▶ **ACTIVITY**
Take from the data every line in which the word "return" is found.

▶ **INFORMATION SUPPLIED**
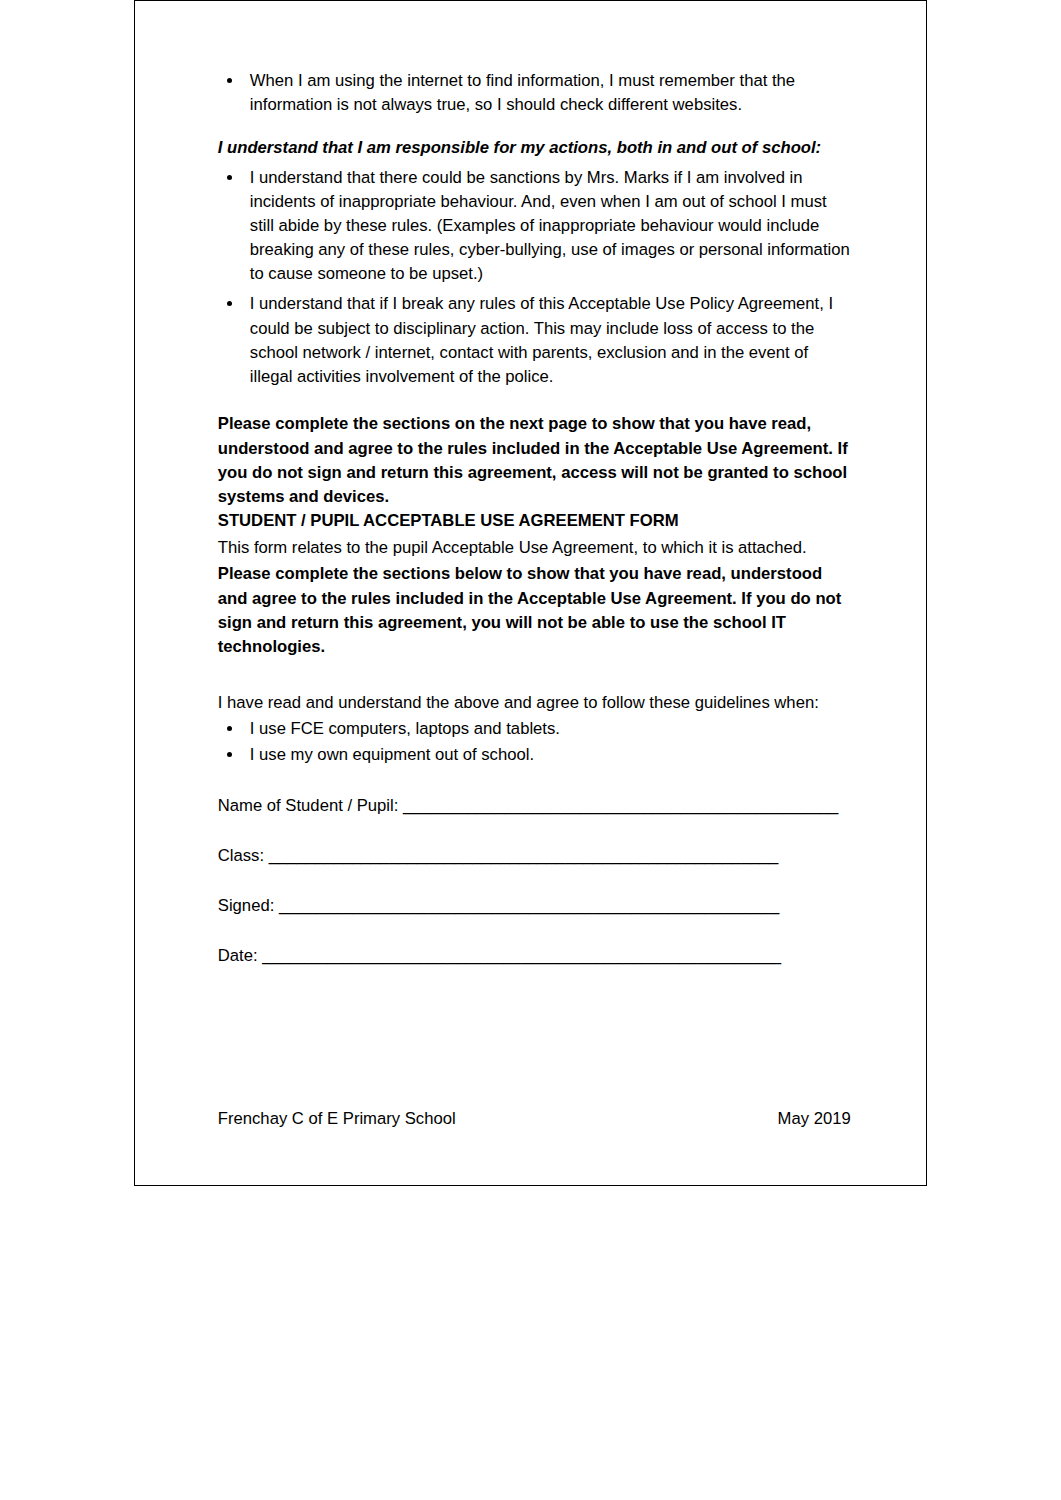When I am using the internet to find information, I must remember that the information is not always true, so I should check different websites.
I understand that I am responsible for my actions, both in and out of school:
I understand that there could be sanctions by Mrs. Marks if I am involved in incidents of inappropriate behaviour. And, even when I am out of school I must still abide by these rules. (Examples of inappropriate behaviour would include breaking any of these rules, cyber-bullying, use of images or personal information to cause someone to be upset.)
I understand that if I break any rules of this Acceptable Use Policy Agreement, I could be subject to disciplinary action. This may include loss of access to the school network / internet, contact with parents, exclusion and in the event of illegal activities involvement of the police.
Please complete the sections on the next page to show that you have read, understood and agree to the rules included in the Acceptable Use Agreement. If you do not sign and return this agreement, access will not be granted to school systems and devices.
STUDENT / PUPIL ACCEPTABLE USE AGREEMENT FORM
This form relates to the pupil Acceptable Use Agreement, to which it is attached.
Please complete the sections below to show that you have read, understood and agree to the rules included in the Acceptable Use Agreement. If you do not sign and return this agreement, you will not be able to use the school IT technologies.
I have read and understand the above and agree to follow these guidelines when:
I use FCE computers, laptops and tablets.
I use my own equipment out of school.
Name of Student / Pupil: _______________________________________________
Class: _______________________________________________________
Signed: ______________________________________________________
Date: ________________________________________________________
Frenchay C of E Primary School May 2019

▶ **ANSWER TO THIS TASK**
Please complete the sections on the next page to show that you have read, understood and agree to the rules included in the Acceptable Use Agreement. If you do not sign and return this agreement, access will not be granted to school systems and devices.
Please complete the sections below to show that you have read, understood and agree to the rules included in the Acceptable Use Agreement. If you do not sign and return this agreement, you will not be able to use the school IT technologies.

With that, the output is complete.